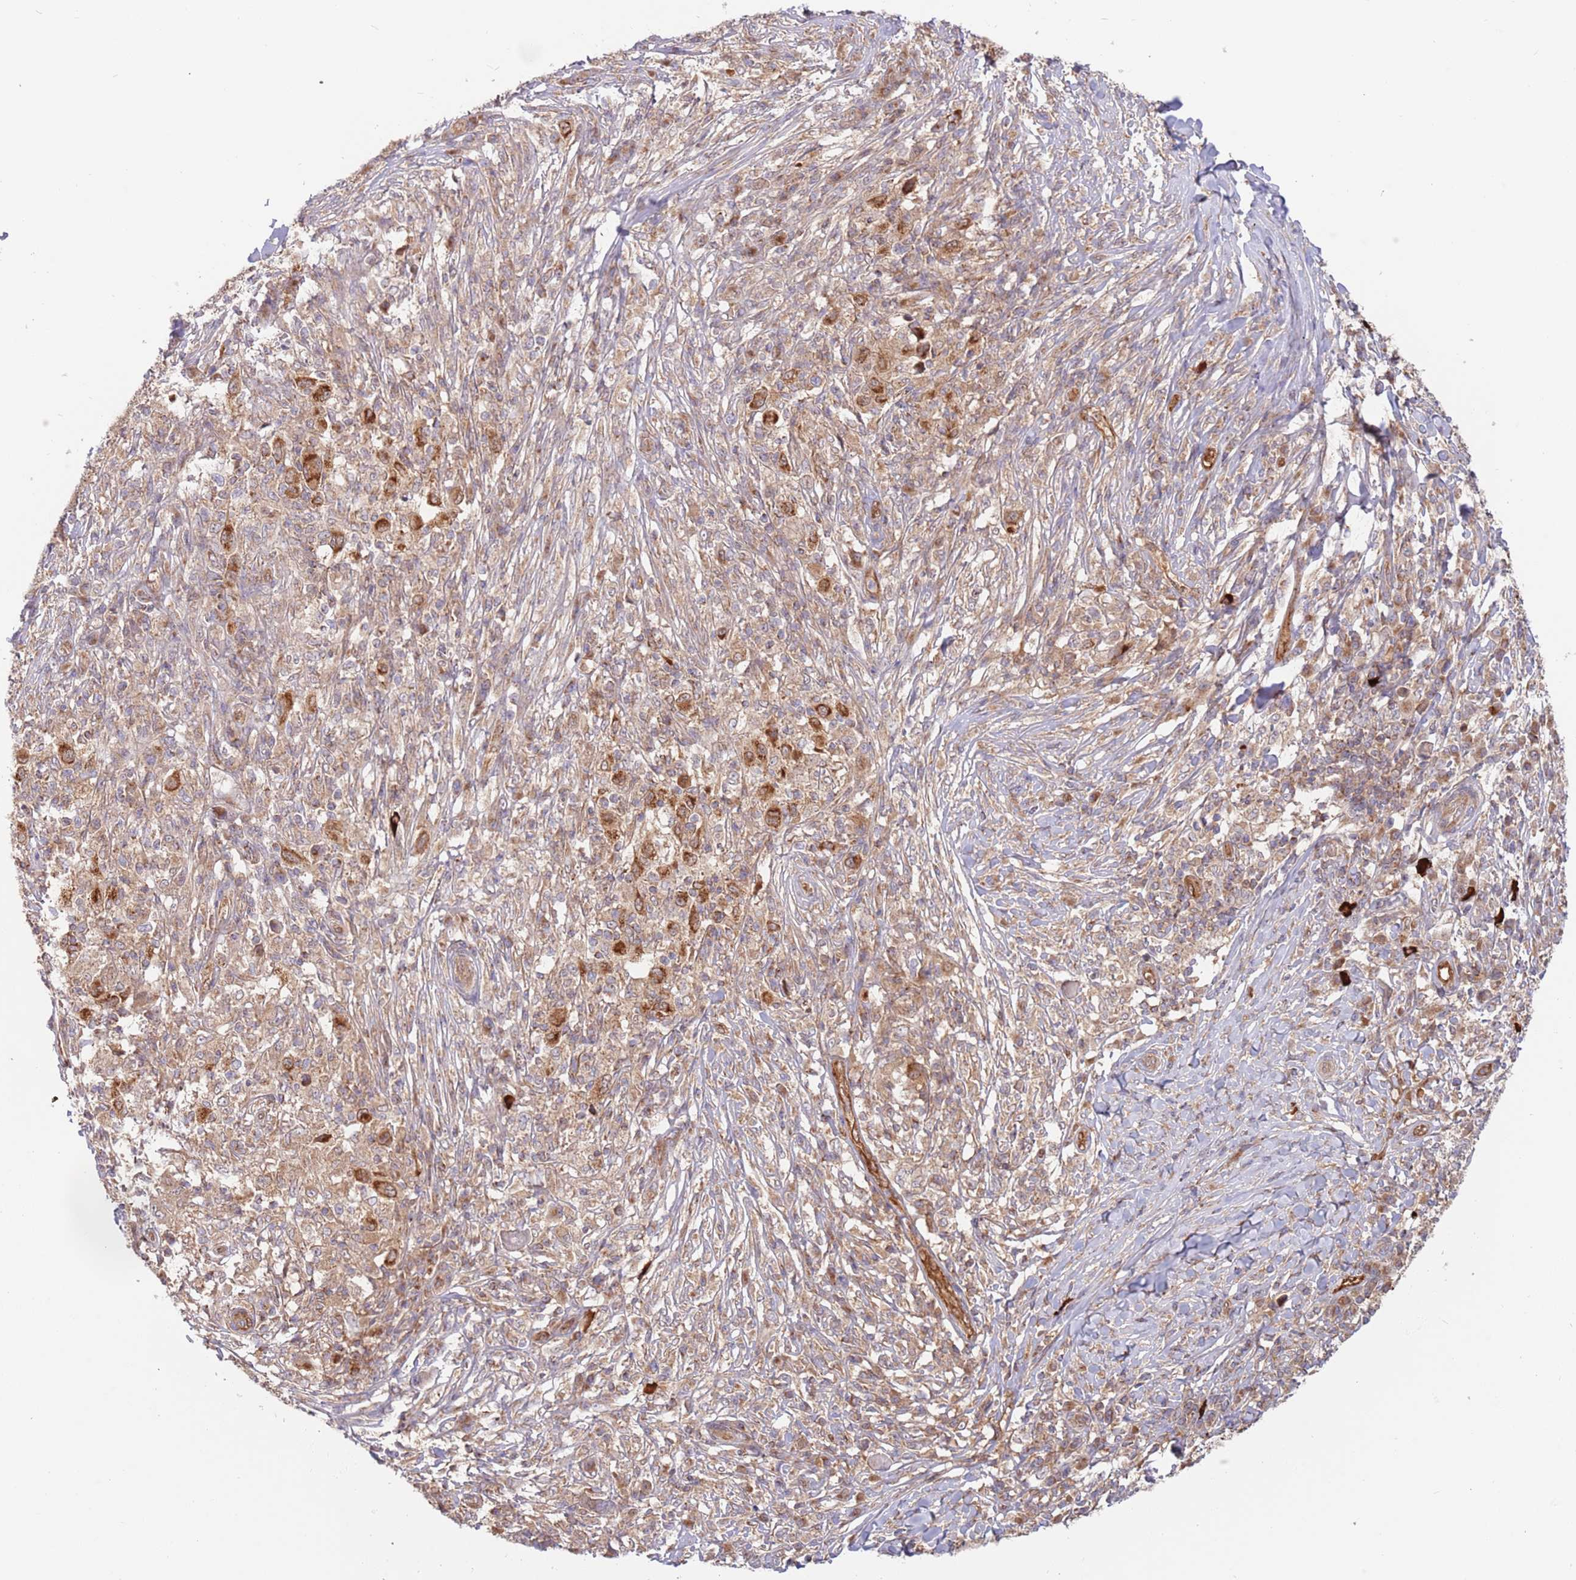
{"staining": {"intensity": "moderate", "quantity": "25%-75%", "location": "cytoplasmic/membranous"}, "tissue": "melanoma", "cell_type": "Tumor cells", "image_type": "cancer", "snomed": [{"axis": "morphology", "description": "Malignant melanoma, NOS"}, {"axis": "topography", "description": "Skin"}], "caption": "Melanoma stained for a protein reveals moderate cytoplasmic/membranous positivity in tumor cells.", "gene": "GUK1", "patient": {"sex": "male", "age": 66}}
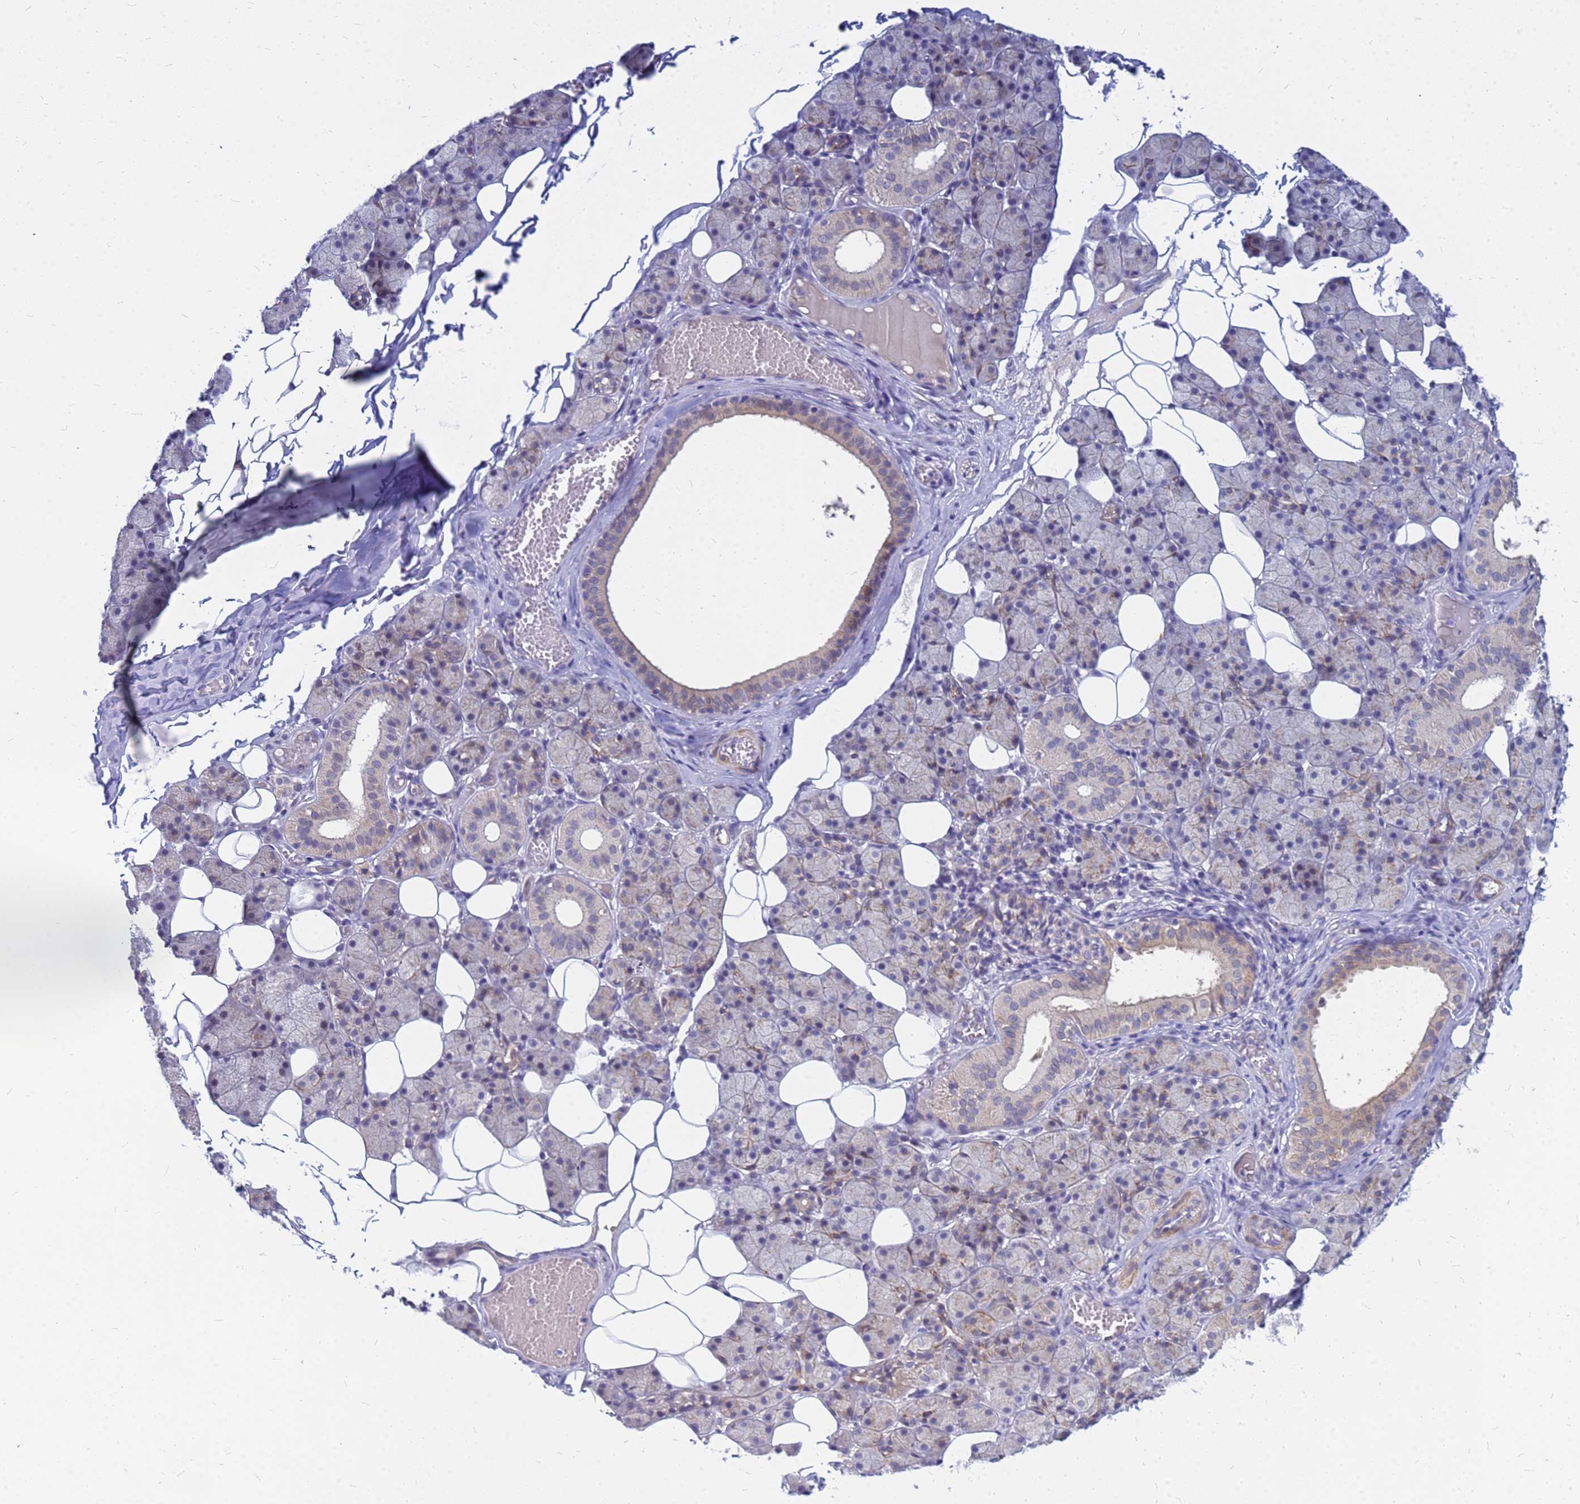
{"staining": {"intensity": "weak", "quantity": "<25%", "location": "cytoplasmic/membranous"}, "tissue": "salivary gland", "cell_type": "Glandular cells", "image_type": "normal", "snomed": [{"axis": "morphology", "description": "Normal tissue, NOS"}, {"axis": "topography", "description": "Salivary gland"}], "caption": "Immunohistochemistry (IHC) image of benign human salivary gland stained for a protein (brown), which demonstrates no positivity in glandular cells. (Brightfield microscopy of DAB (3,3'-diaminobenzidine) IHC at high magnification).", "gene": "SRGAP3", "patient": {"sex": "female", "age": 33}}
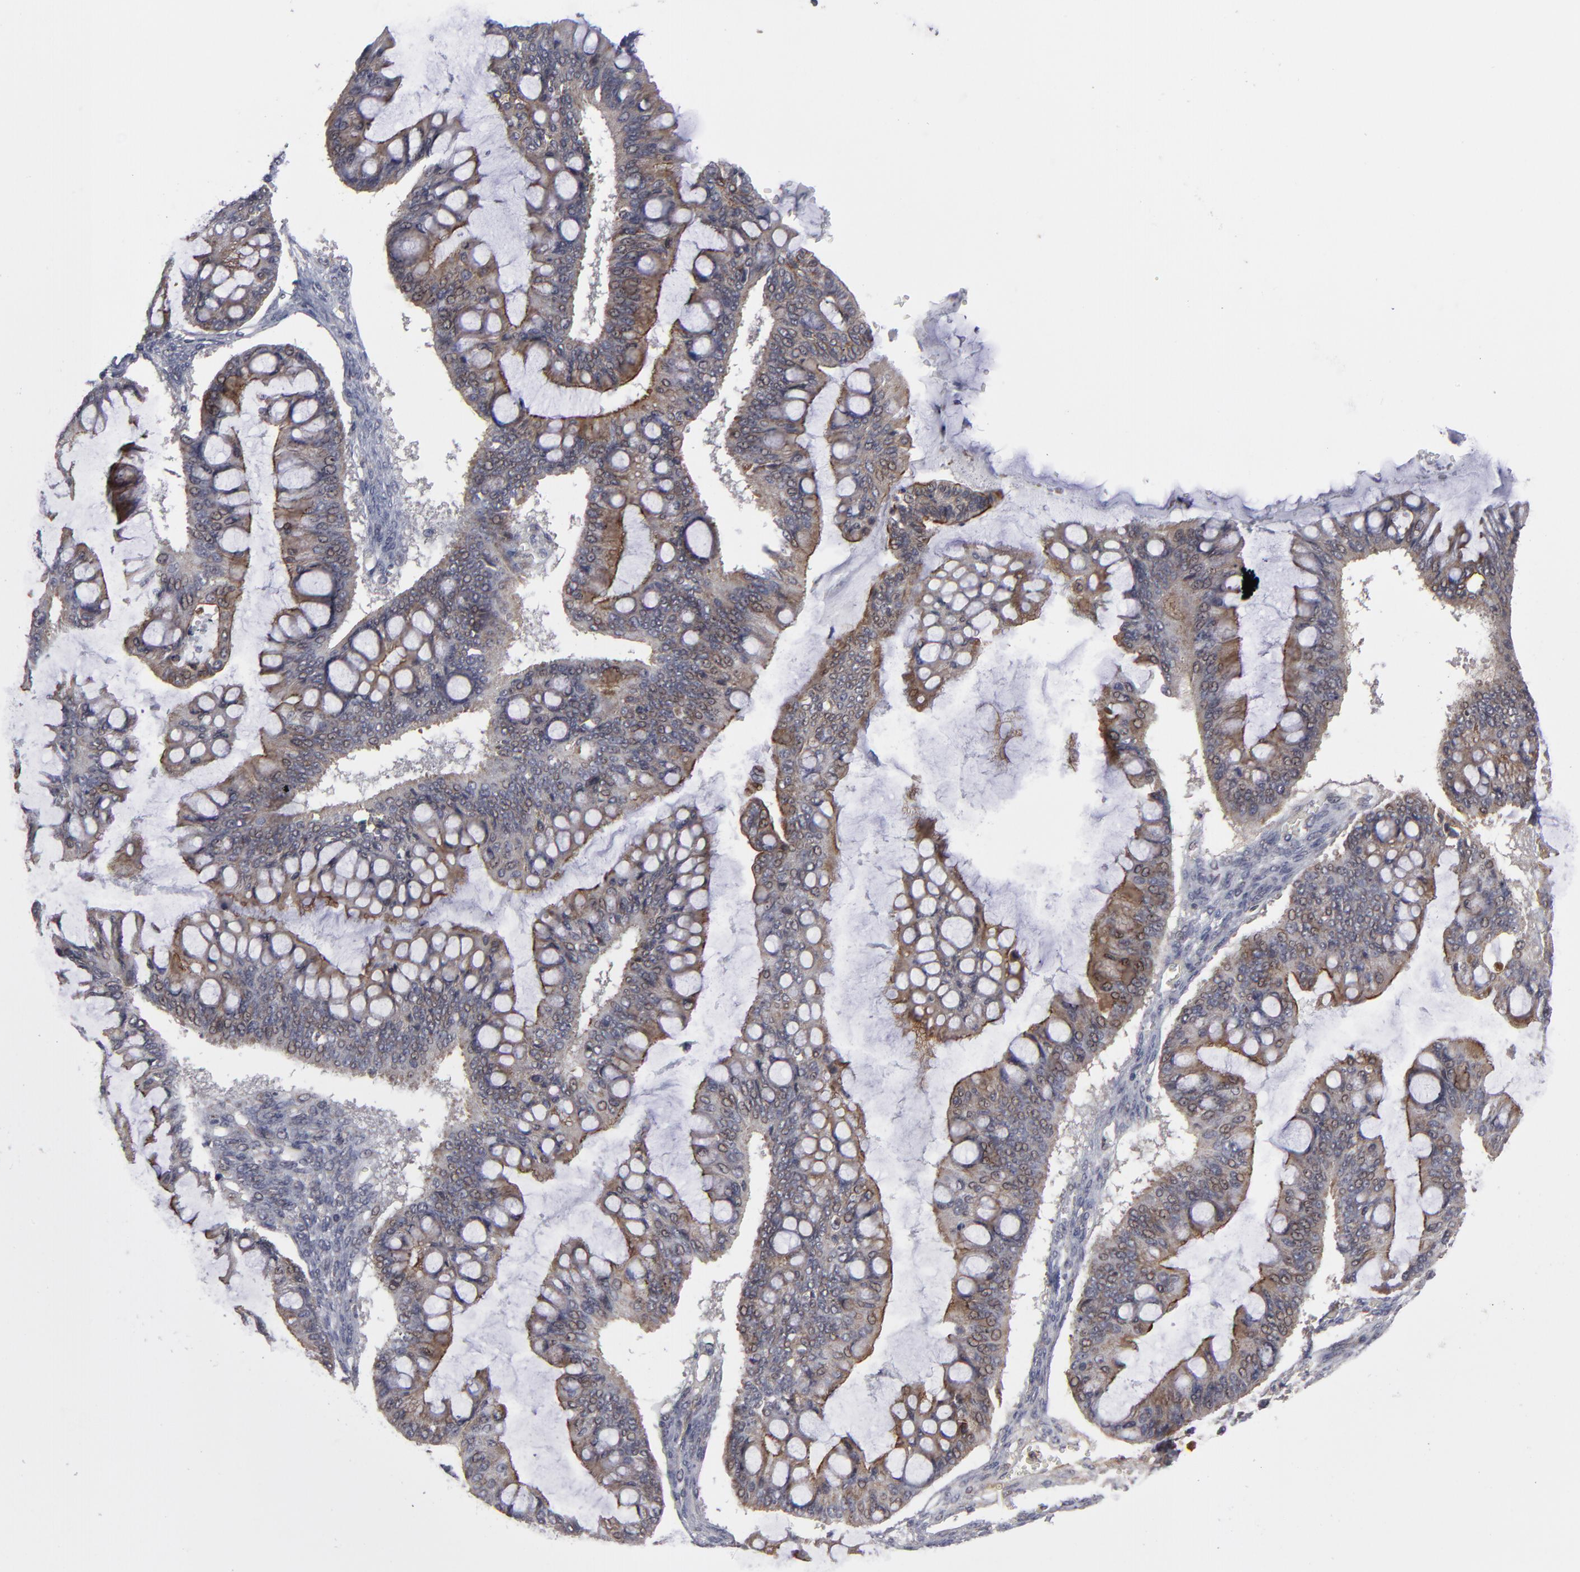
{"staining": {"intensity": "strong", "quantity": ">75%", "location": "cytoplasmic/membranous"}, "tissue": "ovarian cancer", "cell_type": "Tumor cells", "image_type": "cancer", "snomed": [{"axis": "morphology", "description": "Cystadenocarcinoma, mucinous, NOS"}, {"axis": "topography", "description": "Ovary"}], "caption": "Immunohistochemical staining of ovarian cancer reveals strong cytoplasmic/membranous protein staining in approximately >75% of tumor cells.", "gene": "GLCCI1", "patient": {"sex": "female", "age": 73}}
+---+
Instructions to follow: After removing the pictures, transcribe the listing above exactly.

Exercise result:
{"staining": {"intensity": "moderate", "quantity": "25%-75%", "location": "cytoplasmic/membranous"}, "tissue": "melanoma", "cell_type": "Tumor cells", "image_type": "cancer", "snomed": [{"axis": "morphology", "description": "Malignant melanoma, NOS"}, {"axis": "topography", "description": "Skin"}], "caption": "Melanoma stained for a protein reveals moderate cytoplasmic/membranous positivity in tumor cells.", "gene": "GUK1", "patient": {"sex": "male", "age": 66}}
{"staining": {"intensity": "weak", "quantity": "<25%", "location": "cytoplasmic/membranous"}, "tissue": "salivary gland", "cell_type": "Glandular cells", "image_type": "normal", "snomed": [{"axis": "morphology", "description": "Normal tissue, NOS"}, {"axis": "topography", "description": "Salivary gland"}], "caption": "Immunohistochemistry (IHC) image of benign human salivary gland stained for a protein (brown), which demonstrates no positivity in glandular cells. (Brightfield microscopy of DAB (3,3'-diaminobenzidine) IHC at high magnification).", "gene": "SRGAP3", "patient": {"sex": "female", "age": 33}}
{"staining": {"intensity": "strong", "quantity": ">75%", "location": "cytoplasmic/membranous"}, "tissue": "ovarian cancer", "cell_type": "Tumor cells", "image_type": "cancer", "snomed": [{"axis": "morphology", "description": "Cystadenocarcinoma, mucinous, NOS"}, {"axis": "topography", "description": "Ovary"}], "caption": "Immunohistochemical staining of ovarian cancer reveals strong cytoplasmic/membranous protein staining in approximately >75% of tumor cells.", "gene": "GLCCI1", "patient": {"sex": "female", "age": 73}}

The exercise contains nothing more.